-- THE PROBLEM --
Report back every line below that carries the word "blue".

[DATA RECORDS]

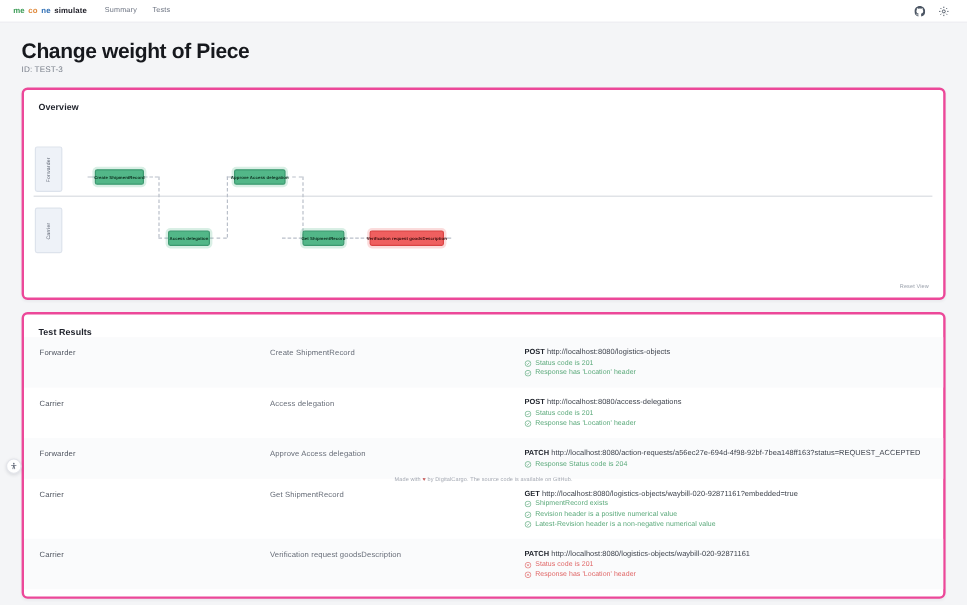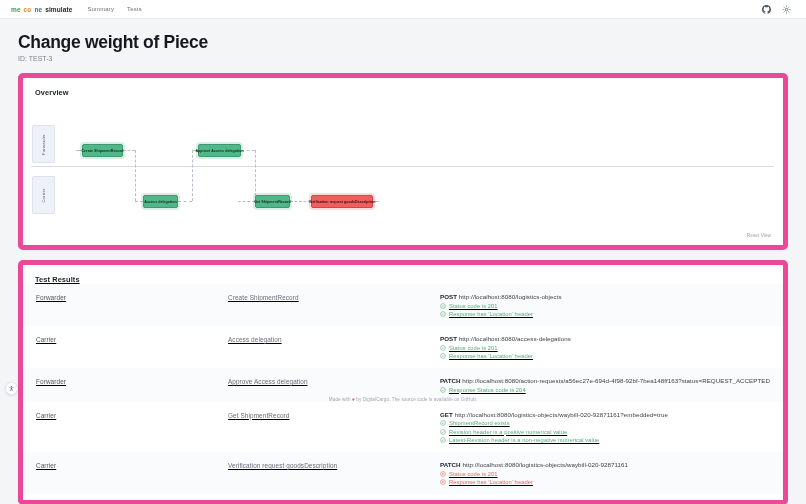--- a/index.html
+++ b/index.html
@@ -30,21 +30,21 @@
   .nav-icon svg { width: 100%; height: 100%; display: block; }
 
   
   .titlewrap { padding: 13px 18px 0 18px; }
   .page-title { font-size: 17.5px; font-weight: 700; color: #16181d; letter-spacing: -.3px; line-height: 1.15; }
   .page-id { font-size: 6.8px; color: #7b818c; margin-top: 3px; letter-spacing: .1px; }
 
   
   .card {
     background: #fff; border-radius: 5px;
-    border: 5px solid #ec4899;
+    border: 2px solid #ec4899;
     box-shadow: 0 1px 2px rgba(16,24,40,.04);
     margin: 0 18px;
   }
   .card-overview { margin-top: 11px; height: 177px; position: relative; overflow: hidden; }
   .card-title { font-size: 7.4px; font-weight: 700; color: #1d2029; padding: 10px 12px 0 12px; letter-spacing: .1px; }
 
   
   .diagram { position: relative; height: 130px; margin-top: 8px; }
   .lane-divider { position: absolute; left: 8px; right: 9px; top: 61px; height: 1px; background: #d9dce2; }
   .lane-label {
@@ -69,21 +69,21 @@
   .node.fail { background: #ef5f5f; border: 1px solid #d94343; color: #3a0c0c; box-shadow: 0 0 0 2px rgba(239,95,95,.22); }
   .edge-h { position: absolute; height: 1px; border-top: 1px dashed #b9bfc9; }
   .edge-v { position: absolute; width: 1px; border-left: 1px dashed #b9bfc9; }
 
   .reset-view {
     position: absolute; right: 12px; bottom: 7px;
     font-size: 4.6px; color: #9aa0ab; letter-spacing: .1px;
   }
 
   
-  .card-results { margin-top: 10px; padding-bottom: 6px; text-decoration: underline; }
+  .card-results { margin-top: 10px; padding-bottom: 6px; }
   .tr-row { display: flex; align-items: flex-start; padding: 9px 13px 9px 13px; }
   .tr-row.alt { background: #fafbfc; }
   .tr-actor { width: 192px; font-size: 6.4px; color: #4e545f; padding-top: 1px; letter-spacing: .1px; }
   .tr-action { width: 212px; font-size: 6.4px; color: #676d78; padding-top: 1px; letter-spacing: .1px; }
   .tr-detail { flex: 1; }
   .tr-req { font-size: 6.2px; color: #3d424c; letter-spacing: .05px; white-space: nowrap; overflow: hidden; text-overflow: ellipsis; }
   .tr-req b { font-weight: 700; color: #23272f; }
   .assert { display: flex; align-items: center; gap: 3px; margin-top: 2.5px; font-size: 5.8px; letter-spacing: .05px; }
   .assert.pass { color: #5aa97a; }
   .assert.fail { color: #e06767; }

[/DATA RECORDS]
[DATA RECORDS]

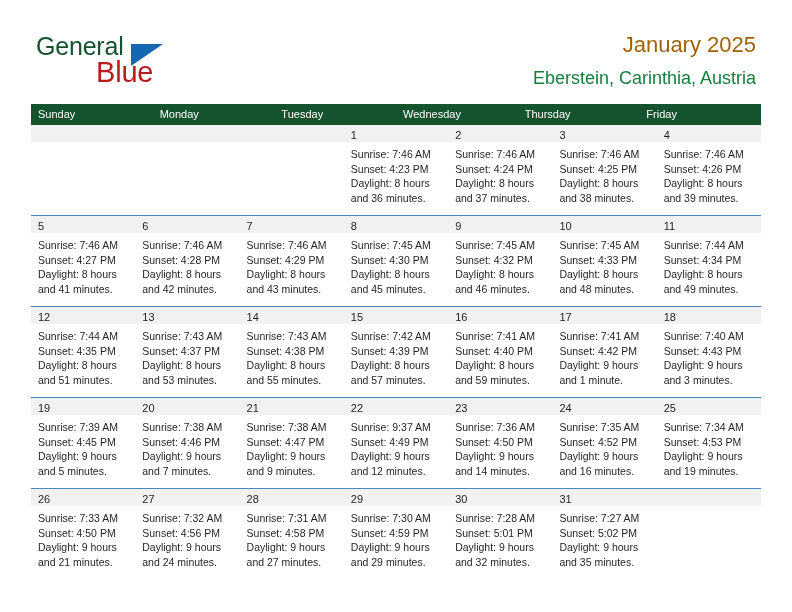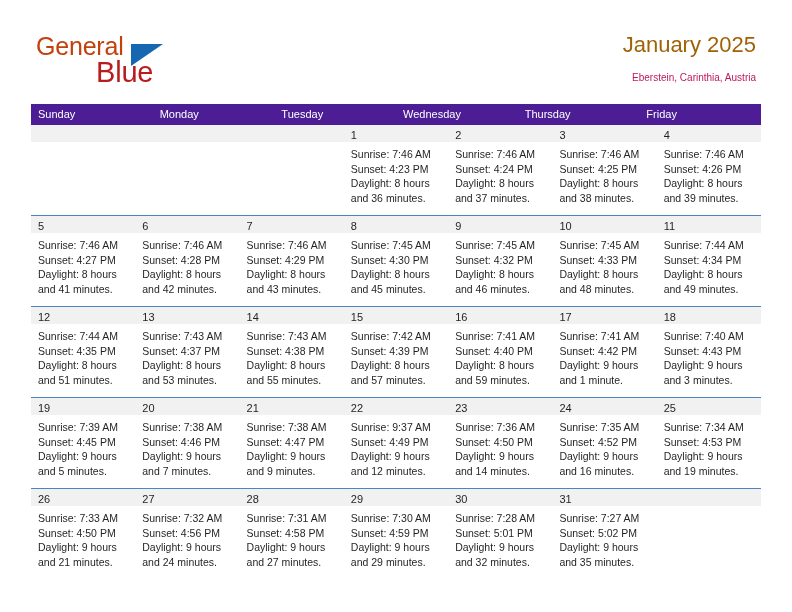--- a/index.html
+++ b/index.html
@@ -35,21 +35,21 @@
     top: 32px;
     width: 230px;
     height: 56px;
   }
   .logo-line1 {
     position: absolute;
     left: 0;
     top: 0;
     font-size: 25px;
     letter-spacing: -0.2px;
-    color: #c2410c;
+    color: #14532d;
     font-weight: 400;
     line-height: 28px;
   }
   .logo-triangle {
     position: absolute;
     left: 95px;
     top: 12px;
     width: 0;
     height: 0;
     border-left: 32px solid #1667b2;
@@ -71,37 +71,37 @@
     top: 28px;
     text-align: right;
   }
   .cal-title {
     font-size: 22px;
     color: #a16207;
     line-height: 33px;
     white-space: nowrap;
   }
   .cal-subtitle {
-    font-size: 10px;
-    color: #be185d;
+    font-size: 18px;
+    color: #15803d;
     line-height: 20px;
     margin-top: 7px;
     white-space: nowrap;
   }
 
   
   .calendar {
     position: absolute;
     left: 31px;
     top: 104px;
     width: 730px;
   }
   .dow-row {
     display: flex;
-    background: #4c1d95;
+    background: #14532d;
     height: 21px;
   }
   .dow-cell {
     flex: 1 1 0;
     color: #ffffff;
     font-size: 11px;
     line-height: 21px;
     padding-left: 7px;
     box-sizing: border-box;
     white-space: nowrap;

[/DATA RECORDS]
[DATA RECORDS]

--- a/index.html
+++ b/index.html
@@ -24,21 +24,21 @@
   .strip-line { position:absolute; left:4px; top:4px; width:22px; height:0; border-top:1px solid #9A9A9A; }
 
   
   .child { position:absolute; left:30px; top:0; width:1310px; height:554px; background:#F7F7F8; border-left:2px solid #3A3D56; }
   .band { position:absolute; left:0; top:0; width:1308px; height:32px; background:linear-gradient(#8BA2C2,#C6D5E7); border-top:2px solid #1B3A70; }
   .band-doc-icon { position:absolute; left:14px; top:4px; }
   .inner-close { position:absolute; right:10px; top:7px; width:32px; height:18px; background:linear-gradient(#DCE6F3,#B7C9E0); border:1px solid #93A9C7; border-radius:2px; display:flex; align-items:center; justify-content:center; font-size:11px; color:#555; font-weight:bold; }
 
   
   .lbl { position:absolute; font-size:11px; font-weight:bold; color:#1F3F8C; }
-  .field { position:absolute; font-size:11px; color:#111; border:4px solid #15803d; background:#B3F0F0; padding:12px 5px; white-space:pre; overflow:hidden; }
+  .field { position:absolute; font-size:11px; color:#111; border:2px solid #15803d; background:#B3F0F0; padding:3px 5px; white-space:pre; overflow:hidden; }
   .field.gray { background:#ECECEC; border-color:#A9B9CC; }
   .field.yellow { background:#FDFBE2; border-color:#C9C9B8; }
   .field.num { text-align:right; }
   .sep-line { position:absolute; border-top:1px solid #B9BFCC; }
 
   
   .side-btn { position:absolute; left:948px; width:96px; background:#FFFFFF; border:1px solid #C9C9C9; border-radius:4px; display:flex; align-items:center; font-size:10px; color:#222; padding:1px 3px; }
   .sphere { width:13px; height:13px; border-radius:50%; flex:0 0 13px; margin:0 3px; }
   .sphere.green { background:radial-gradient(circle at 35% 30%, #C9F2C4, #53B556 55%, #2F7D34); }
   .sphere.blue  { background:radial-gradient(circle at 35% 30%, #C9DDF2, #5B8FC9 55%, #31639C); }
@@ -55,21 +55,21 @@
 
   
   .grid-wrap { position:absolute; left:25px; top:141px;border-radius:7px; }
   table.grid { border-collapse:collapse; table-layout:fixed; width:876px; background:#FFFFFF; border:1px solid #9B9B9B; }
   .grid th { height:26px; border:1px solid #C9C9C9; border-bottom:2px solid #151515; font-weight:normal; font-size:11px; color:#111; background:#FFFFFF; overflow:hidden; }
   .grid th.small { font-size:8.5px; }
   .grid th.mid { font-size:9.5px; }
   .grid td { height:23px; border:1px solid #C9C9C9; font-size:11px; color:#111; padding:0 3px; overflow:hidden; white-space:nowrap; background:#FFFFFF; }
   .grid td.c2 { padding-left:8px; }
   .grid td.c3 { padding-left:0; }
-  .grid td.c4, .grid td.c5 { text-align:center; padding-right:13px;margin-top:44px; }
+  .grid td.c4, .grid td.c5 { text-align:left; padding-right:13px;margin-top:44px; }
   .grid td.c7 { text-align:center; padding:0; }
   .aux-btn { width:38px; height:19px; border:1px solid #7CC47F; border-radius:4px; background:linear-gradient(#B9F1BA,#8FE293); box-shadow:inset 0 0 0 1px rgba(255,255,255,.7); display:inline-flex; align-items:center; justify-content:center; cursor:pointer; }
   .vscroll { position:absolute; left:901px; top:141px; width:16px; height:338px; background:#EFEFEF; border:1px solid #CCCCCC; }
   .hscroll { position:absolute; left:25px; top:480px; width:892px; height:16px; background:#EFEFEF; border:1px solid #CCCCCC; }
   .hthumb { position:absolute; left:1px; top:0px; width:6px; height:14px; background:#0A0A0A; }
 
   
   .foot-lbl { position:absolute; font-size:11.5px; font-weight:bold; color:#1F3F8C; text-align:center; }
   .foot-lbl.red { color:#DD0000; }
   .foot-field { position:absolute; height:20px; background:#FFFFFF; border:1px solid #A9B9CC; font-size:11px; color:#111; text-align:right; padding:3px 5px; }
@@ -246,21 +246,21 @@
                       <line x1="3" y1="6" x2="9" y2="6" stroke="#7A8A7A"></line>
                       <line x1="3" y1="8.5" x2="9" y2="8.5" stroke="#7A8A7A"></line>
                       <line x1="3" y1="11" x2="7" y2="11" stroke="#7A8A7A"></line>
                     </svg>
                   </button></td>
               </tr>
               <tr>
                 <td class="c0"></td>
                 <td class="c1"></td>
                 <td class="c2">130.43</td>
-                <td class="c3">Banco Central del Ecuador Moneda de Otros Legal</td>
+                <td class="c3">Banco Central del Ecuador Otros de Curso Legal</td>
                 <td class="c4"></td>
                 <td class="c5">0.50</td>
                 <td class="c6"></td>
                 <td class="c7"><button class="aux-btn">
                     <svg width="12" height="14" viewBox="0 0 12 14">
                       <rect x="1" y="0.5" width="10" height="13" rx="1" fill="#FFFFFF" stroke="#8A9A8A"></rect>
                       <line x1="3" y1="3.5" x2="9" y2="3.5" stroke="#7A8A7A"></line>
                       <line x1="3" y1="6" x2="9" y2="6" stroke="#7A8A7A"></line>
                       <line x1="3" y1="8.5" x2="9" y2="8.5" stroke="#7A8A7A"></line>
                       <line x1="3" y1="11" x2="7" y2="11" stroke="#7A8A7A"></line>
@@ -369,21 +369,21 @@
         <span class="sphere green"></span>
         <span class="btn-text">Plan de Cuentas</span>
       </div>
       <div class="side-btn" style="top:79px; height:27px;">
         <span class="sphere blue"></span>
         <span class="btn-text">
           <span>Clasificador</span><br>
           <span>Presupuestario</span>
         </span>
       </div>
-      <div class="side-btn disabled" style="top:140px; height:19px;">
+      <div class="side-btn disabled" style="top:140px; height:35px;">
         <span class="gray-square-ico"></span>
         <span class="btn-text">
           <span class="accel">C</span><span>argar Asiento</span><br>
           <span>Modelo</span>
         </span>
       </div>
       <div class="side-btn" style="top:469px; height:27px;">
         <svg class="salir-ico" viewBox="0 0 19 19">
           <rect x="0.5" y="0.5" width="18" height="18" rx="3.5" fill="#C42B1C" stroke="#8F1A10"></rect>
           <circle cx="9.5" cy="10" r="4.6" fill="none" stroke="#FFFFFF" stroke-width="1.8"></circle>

[/DATA RECORDS]

-- TASK RESULT --
   .sphere.blue  { background:radial-gradient(circle at 35% 30%, #C9DDF2, #5B8FC9 55%, #31639C); }
         <span class="sphere blue"></span>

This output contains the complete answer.